:: WORK INSTRUCTION ::
Transcribe the passage below about making room for more voices, word for word and with its punctuation intact.

7. I guess I want to just make it really, really, excruciatingly painfully, obnoxiously obviously, lavishly overstated-ly clear that there should always be more room. There should be more room for more voices, more points of view, and more people in the conversation. There should be room for emotion, and for strict practicality, and there should be room in a conversation about feminism for anyone who wants to talk. It’d be better if they also wanted to learn, but sometimes the talking has to come first. The world works too hard at unyielding definitions. I want to be blurry. I want to keep asking questions. I want to splash around in the gray area a lot. Sometimes I don’t even take my clothes off—I just dive in.

(I searched for “gray pool.” You know, for all the splashing. This is what I got. Image source here)

*   *  *  *  *  *

Un-roast: Today I love my ability to cook without recipes. I tried to think of something that matched this post better, but that really is the thing I love most about myself right now, because I made this amazing chicken last night…

P.S. My current article in the religion section of Huffpo has a lot to do with blurring lines and definitions, too. It was called “Atheist Prayer,” but they retitled it. Check it out here.

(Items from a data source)
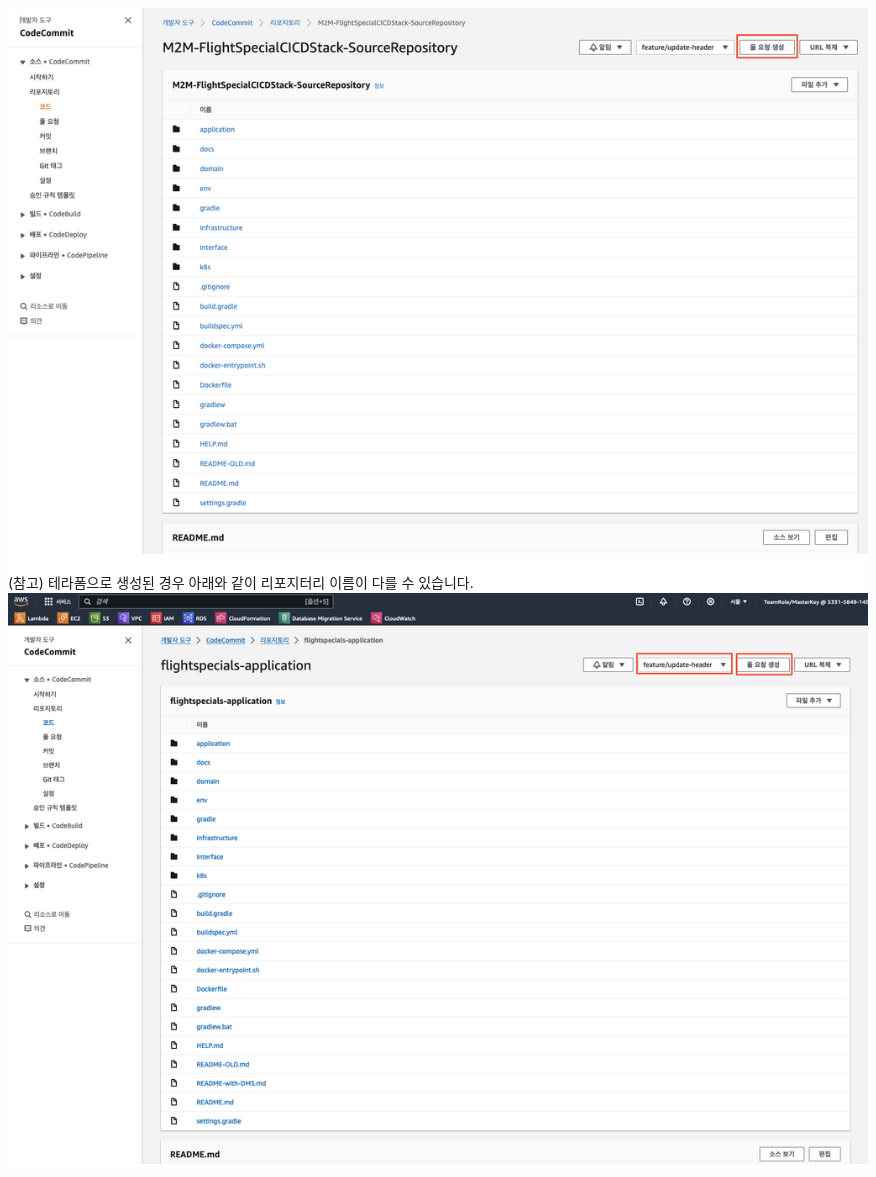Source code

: ![Create Pull Request](./docs/assets/create-pull-request-01.png)

(참고) 테라폼으로 생성된 경우 아래와 같이 리포지터리 이름이 다를 수 있습니다.<br>
![Create Pull Request](./docs/assets/create-pull-request-terraform-01.png)
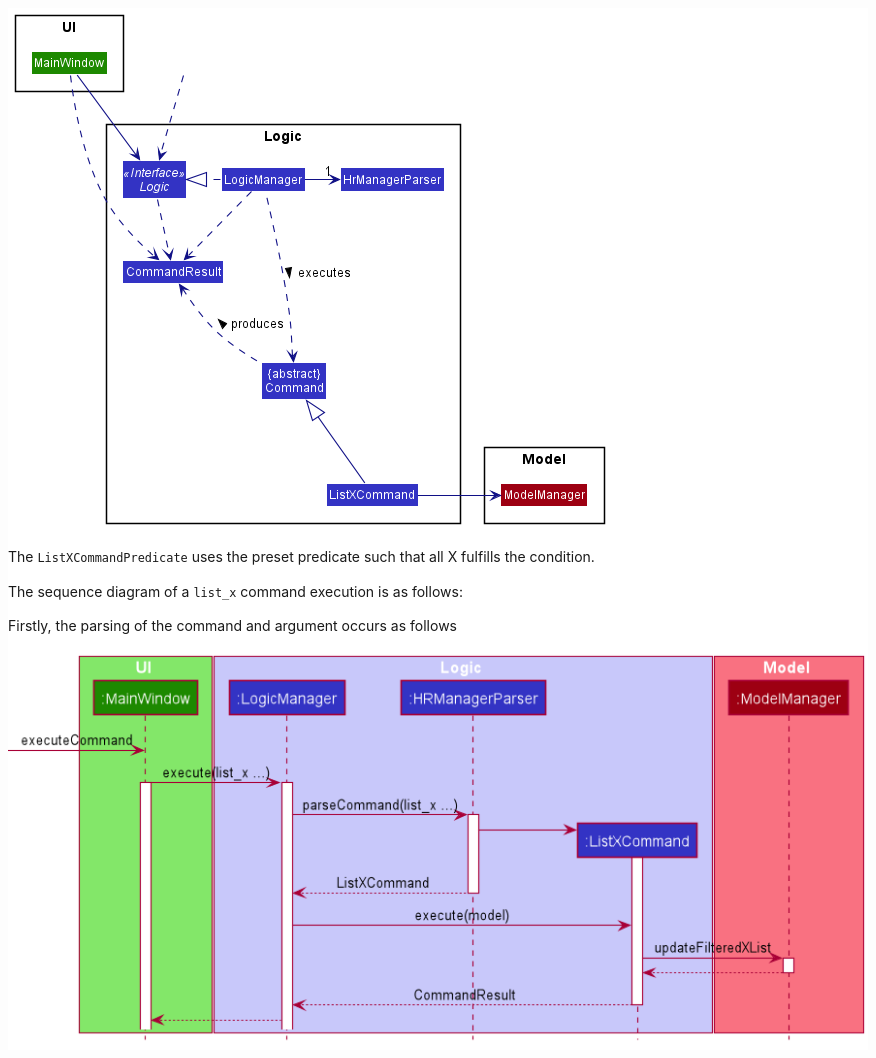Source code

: ![Structure of the list_x command](images/ListClassDiagram.png)

The `ListXCommandPredicate` uses the preset predicate such that all X fulfills the condition.

The sequence diagram of a `list_x` command execution is as follows:

Firstly, the parsing of the command and argument occurs as follows

![Parse_sequence_of_list_x](images/ListParseSequenceDiagram.png)
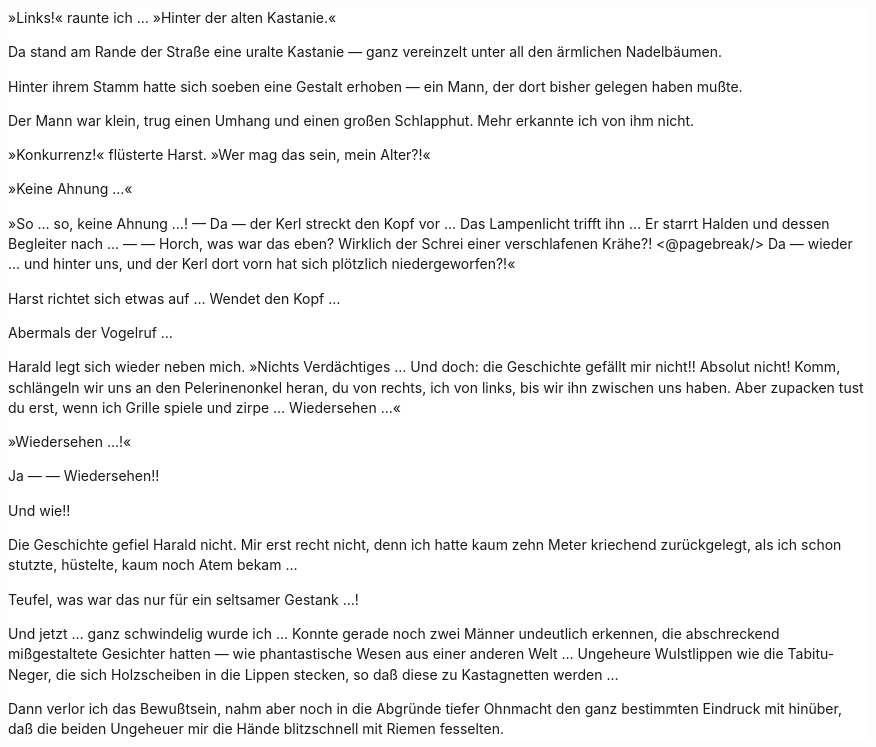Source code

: »Links!« raunte ich … »Hinter der alten Kastanie.«

Da stand am Rande der Straße eine uralte Kastanie —
ganz vereinzelt unter all den ärmlichen Nadelbäumen.

Hinter ihrem Stamm hatte sich soeben eine Gestalt erhoben
— ein Mann, der dort bisher gelegen haben mußte.

Der Mann war klein, trug einen Umhang und einen
großen Schlapphut. Mehr erkannte ich von ihm nicht.

»Konkurrenz!« flüsterte Harst. »Wer mag das sein, mein
Alter?!«

»Keine Ahnung …«

»So … so, keine Ahnung …! — Da — der Kerl streckt
den Kopf vor … Das Lampenlicht trifft ihn … Er starrt
Halden und dessen Begleiter nach … — — Horch, was war
das eben? Wirklich der Schrei einer verschlafenen Krähe?!
<@pagebreak/>
Da — wieder … und hinter uns, und der Kerl dort vorn
hat sich plötzlich niedergeworfen?!«

Harst richtet sich etwas auf … Wendet den Kopf …

Abermals der Vogelruf …

Harald legt sich wieder neben mich. »Nichts Verdächtiges
… Und doch: die Geschichte gefällt mir nicht!! Absolut nicht!
Komm, schlängeln wir uns an den Pelerinenonkel heran, du
von rechts, ich von links, bis wir ihn zwischen uns haben.
Aber zupacken tust du erst, wenn ich Grille spiele und zirpe
… Wiedersehen …«

»Wiedersehen …!«

Ja — — Wiedersehen!!

Und wie!!

Die Geschichte gefiel Harald nicht. Mir erst recht nicht,
denn ich hatte kaum zehn Meter kriechend zurückgelegt, als
ich schon stutzte, hüstelte, kaum noch Atem bekam …

Teufel, was war das nur für ein seltsamer Gestank …!

Und jetzt … ganz schwindelig wurde ich … Konnte gerade
noch zwei Männer undeutlich erkennen, die abschreckend
mißgestaltete Gesichter hatten — wie phantastische Wesen
aus einer anderen Welt … Ungeheure Wulstlippen wie die
Tabitu-Neger, die sich Holzscheiben in die Lippen stecken, so
daß diese zu Kastagnetten werden …

Dann verlor ich das Bewußtsein, nahm aber noch in die
Abgründe tiefer Ohnmacht den ganz bestimmten Eindruck mit
hinüber, daß die beiden Ungeheuer mir die Hände blitzschnell
mit Riemen fesselten.
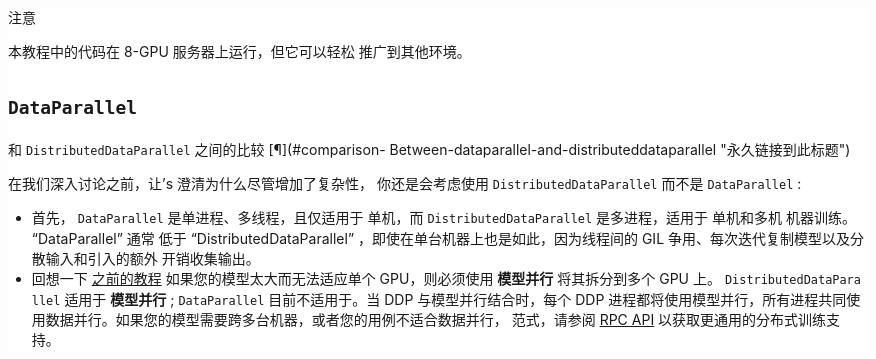 



 注意




 本教程中的代码在 8-GPU 服务器上运行，但它可以轻松
推广到其他环境。





## `DataParallel`
 和 
 `DistributedDataParallel` 之间的比较 [¶](#comparison- Between-dataparallel-and-distributeddataparallel "永久链接到此标题")




 在我们深入讨论之前，让’s 澄清为什么尽管增加了复杂性，
你还是会考虑使用
 `DistributedDataParallel`
 而不是
 `DataParallel`
 :



* 首先，
 `DataParallel`
 是单进程、多线程，且仅适用于
单机，而
 `DistributedDataParallel`
 是多进程，适用于
单机和多机
机器训练。
“DataParallel”
 通常
低于
“DistributedDataParallel”
，即使在单台机器上也是如此，因为线程间的 GIL
争用、每次迭代复制模型以及分散输入和引入的额外
开销收集输出。
* 回想一下
 [之前的教程](https://pytorch.org/tutorials/intermediate/model_parallel_tutorial.html)
 如果您的模型太大而无法适应单个 GPU，则必须使用
 **模型并行** 
 将其拆分到多个 GPU 上。
 `DistributedDataParallel`
 适用于
 **模型并行** 
 ;
 `DataParallel`
 目前不适用于。当 DDP 与模型并行结合时，每个 DDP 进程都将使用模型并行，所有进程共同使用数据并行。如果您的模型需要跨多台机器，或者您的用例不适合数据并行，
范式，请参阅
 [RPC API](https://pytorch.org/docs/stable/rpc.html) 
 以获取更通用的分布式训练支持。
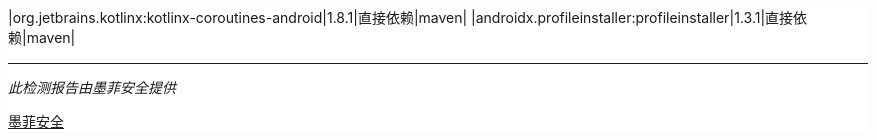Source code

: |org.jetbrains.kotlinx:kotlinx-coroutines-android|1.8.1|直接依赖|maven|
|androidx.profileinstaller:profileinstaller|1.3.1|直接依赖|maven|


------

*此检测报告由墨菲安全提供*

[墨菲安全](www.murphysec.com)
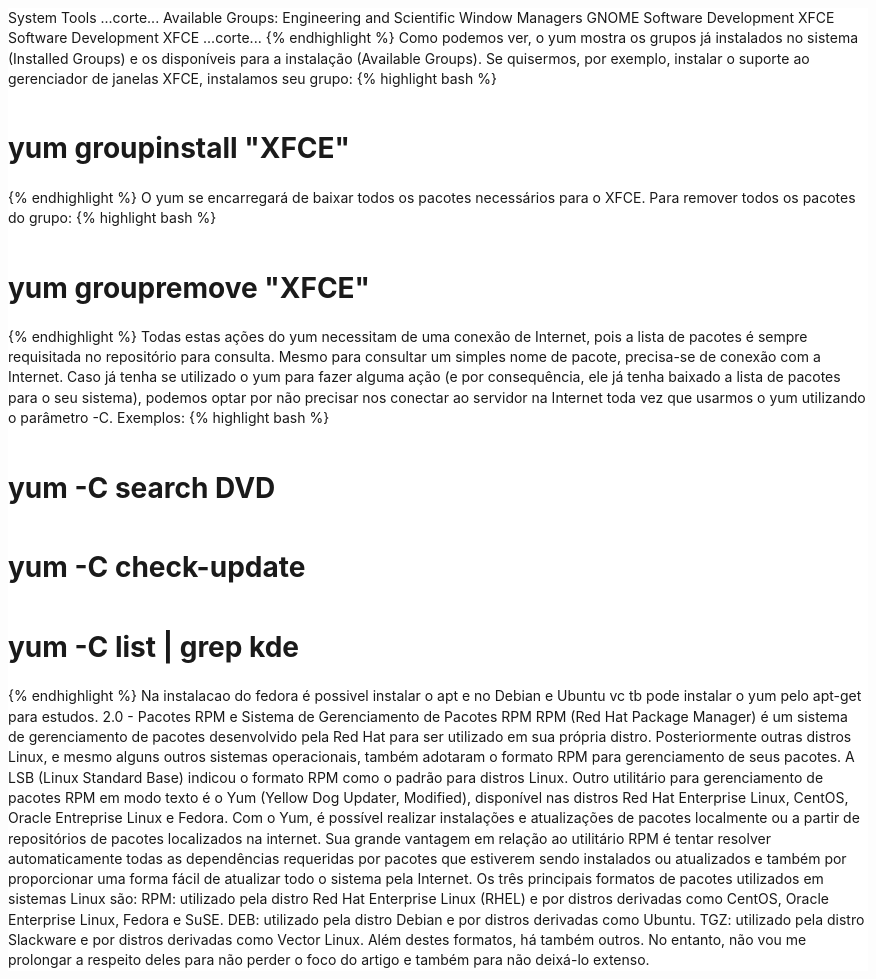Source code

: System Tools
...corte...
Available Groups:
 Engineering and Scientific
 Window Managers
 GNOME Software Development
 XFCE Software Development
 XFCE
...corte...
{% endhighlight %}
Como podemos ver, o yum mostra os grupos já instalados no sistema 
(Installed Groups) e os disponíveis para a instalação (Available 
Groups). Se quisermos, por exemplo, instalar o suporte ao gerenciador de
janelas XFCE, instalamos seu grupo:
{% highlight bash %}
# yum groupinstall "XFCE"
{% endhighlight %}
O yum se encarregará de baixar todos os pacotes necessários para o XFCE. Para remover todos os pacotes do grupo:
{% highlight bash %}
# yum groupremove "XFCE"
{% endhighlight %}
Todas estas ações do yum necessitam de uma conexão de Internet, pois a
lista de pacotes é sempre requisitada no repositório para consulta. 
Mesmo para consultar um simples nome de pacote, precisa-se de conexão 
com a Internet.
Caso já tenha se utilizado o yum para fazer alguma ação (e por 
consequência, ele já tenha baixado a lista de pacotes para o seu 
sistema), podemos optar por não precisar nos conectar ao servidor na 
Internet toda vez que usarmos o yum utilizando o parâmetro -C. Exemplos:
{% highlight bash %}
# yum -C search DVD
# yum -C check-update
# yum -C list | grep kde
{% endhighlight %}
Na instalacao do fedora é possivel instalar o apt e no Debian e Ubuntu vc tb pode instalar o yum pelo apt-get para estudos.
2.0 - Pacotes RPM e Sistema de Gerenciamento de Pacotes RPM
RPM (Red Hat Package Manager) é um sistema de gerenciamento de pacotes desenvolvido pela Red Hat para ser utilizado em sua própria distro. Posteriormente outras distros Linux, e mesmo alguns outros sistemas operacionais, também adotaram o formato RPM para gerenciamento de seus pacotes. A LSB (Linux Standard Base) indicou o formato RPM como o padrão para distros Linux.
Outro utilitário para gerenciamento de pacotes RPM em modo texto é o Yum (Yellow Dog Updater, Modified), disponível nas distros Red Hat Enterprise Linux, CentOS, Oracle Entreprise Linux e Fedora.
Com o Yum, é possível realizar instalações e atualizações de pacotes localmente ou a partir de repositórios de pacotes localizados na internet. Sua grande vantagem em relação ao utilitário RPM é tentar resolver automaticamente todas as dependências requeridas por pacotes que estiverem sendo instalados ou atualizados e também por proporcionar uma forma fácil de atualizar todo o sistema pela Internet.
Os três principais formatos de pacotes utilizados em sistemas Linux são:
 RPM: utilizado pela distro Red Hat Enterprise Linux (RHEL) e por distros derivadas como CentOS, Oracle Enterprise Linux, Fedora e SuSE.
 DEB: utilizado pela distro Debian e por distros derivadas como Ubuntu.
 TGZ: utilizado pela distro Slackware e por distros derivadas como Vector Linux.
Além destes formatos, há também outros. No entanto, não vou me prolongar a respeito deles para não perder o foco do artigo e também para não deixá-lo extenso.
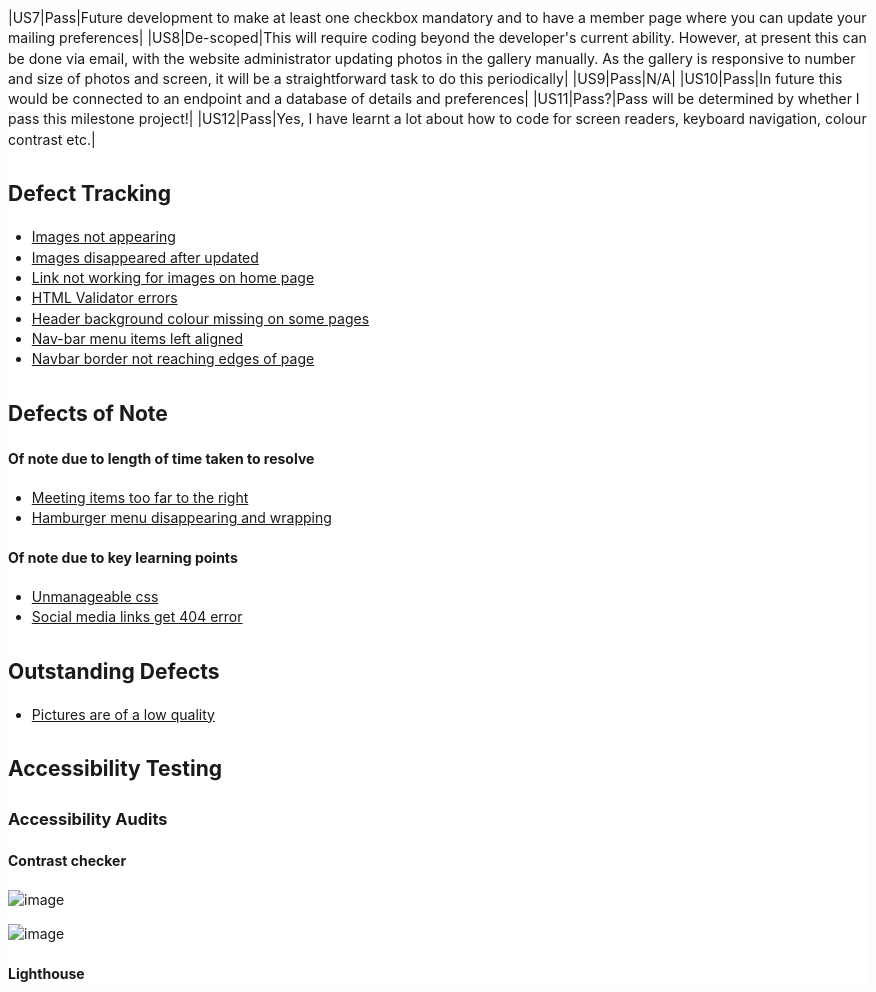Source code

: |US7|Pass|Future development to make at least one checkbox mandatory and to have a member page where you can update your mailing preferences|
|US8|De-scoped|This will require coding beyond the developer's current ability. However, at present this can be done via email, with the website administrator updating photos in the gallery manually. As the gallery is responsive to number and size of photos and screen, it will be a straightforward task to do this periodically|
|US9|Pass|N/A|
|US10|Pass|In future this would be connected to an endpoint and a database of details and preferences|
|US11|Pass?|Pass will be determined by whether I pass this milestone project!|
|US12|Pass|Yes, I have learnt a lot about how to code for screen readers, keyboard navigation, colour contrast etc.|

## Defect Tracking

- [Images not appearing](https://github.com/jenniewillson/trainiacs/issues/2#issue-1718216540)
- [Images disappeared after updated ](https://github.com/jenniewillson/trainiacs/issues/3#issue-1718308757)
- [Link not working for images on home page ](https://github.com/jenniewillson/trainiacs/issues/5#issue-1718324678)
- [HTML Validator errors](https://github.com/jenniewillson/trainiacs/issues/6#issue-1718326880)
- [Header background colour missing on some pages](https://github.com/jenniewillson/trainiacs/issues/8#issue-1718476485)
- [Nav-bar menu items left aligned](https://github.com/jenniewillson/trainiacs/issues/10)
- [Navbar border not reaching edges of page](https://github.com/jenniewillson/trainiacs/issues/11)

## Defects of Note

#### Of note due to length of time taken to resolve
- [Meeting items too far to the right](https://github.com/jenniewillson/trainiacs/issues/14)
- [Hamburger menu disappearing and wrapping](https://github.com/jenniewillson/trainiacs/issues/13)

#### Of note due to key learning points
- [Unmanageable css](https://github.com/jenniewillson/trainiacs/issues/4#issue-1718310163)
- [Social media links get 404 error](https://github.com/jenniewillson/trainiacs/issues/7#issue-1718469587)

## Outstanding Defects
- [Pictures are of a low quality](https://github.com/jenniewillson/trainiacs/issues/9)

## Accessibility Testing

### Accessibility Audits

#### Contrast checker
![image](https://github.com/jenniewillson/trainiacs/assets/127458925/6271a7df-b2f1-4d1c-b73f-555a7e4d9e11)

![image](https://github.com/jenniewillson/trainiacs/assets/127458925/44101b4c-0d66-4b03-9e6b-d9191410ab36)

#### Lighthouse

:: OUTPUT FOR THIS EXERCISE ::
7. I guess I want to just make it really, really, excruciatingly painfully, obnoxiously obviously, lavishly overstated-ly clear that there should always be more room. There should be more room for more voices, more points of view, and more people in the conversation. There should be room for emotion, and for strict practicality, and there should be room in a conversation about feminism for anyone who wants to talk. It’d be better if they also wanted to learn, but sometimes the talking has to come first. The world works too hard at unyielding definitions. I want to be blurry. I want to keep asking questions. I want to splash around in the gray area a lot. Sometimes I don’t even take my clothes off—I just dive in.

(I searched for “gray pool.” You know, for all the splashing. This is what I got. Image source here)

*   *  *  *  *  *

Un-roast: Today I love my ability to cook without recipes. I tried to think of something that matched this post better, but that really is the thing I love most about myself right now, because I made this amazing chicken last night…

P.S. My current article in the religion section of Huffpo has a lot to do with blurring lines and definitions, too. It was called “Atheist Prayer,” but they retitled it. Check it out here.